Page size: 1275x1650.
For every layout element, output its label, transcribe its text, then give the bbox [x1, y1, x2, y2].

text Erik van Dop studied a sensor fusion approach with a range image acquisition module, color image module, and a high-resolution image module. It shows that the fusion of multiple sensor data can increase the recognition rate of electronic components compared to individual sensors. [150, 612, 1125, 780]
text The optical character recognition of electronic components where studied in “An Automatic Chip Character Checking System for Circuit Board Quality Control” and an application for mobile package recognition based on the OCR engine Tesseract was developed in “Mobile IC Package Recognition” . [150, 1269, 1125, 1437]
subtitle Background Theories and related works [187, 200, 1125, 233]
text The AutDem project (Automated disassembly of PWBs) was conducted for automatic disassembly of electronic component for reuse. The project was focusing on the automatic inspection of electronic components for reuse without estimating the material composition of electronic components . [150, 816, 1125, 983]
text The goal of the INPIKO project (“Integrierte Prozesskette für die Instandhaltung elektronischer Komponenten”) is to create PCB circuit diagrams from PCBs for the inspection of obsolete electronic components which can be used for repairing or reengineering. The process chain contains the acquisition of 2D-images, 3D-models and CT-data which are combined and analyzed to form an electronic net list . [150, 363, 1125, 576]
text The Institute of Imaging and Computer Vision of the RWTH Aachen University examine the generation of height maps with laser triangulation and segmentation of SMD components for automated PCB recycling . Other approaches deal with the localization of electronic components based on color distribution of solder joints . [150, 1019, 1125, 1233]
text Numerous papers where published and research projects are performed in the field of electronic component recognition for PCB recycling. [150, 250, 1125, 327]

○ ○ ○ ○ ○

*Problem details*:
An exact copy of every record is needed; write it out in full.

*Exercise solution*:
Page size: 1275x1650.
For every layout element, output its label, transcribe its text, then give the bbox [x1, y1, x2, y2].

text Erik van Dop studied a sensor fusion approach with a range image acquisition module, color image module, and a high-resolution image module. It shows that the fusion of multiple sensor data can increase the recognition rate of electronic components compared to individual sensors. [150, 612, 1125, 780]
text The optical character recognition of electronic components where studied in “An Automatic Chip Character Checking System for Circuit Board Quality Control” and an application for mobile package recognition based on the OCR engine Tesseract was developed in “Mobile IC Package Recognition” . [150, 1269, 1125, 1437]
subtitle Background Theories and related works [187, 200, 1125, 233]
text The AutDem project (Automated disassembly of PWBs) was conducted for automatic disassembly of electronic component for reuse. The project was focusing on the automatic inspection of electronic components for reuse without estimating the material composition of electronic components . [150, 816, 1125, 983]
text The goal of the INPIKO project (“Integrierte Prozesskette für die Instandhaltung elektronischer Komponenten”) is to create PCB circuit diagrams from PCBs for the inspection of obsolete electronic components which can be used for repairing or reengineering. The process chain contains the acquisition of 2D-images, 3D-models and CT-data which are combined and analyzed to form an electronic net list . [150, 363, 1125, 576]
text The Institute of Imaging and Computer Vision of the RWTH Aachen University examine the generation of height maps with laser triangulation and segmentation of SMD components for automated PCB recycling . Other approaches deal with the localization of electronic components based on color distribution of solder joints . [150, 1019, 1125, 1233]
text Numerous papers where published and research projects are performed in the field of electronic component recognition for PCB recycling. [150, 250, 1125, 327]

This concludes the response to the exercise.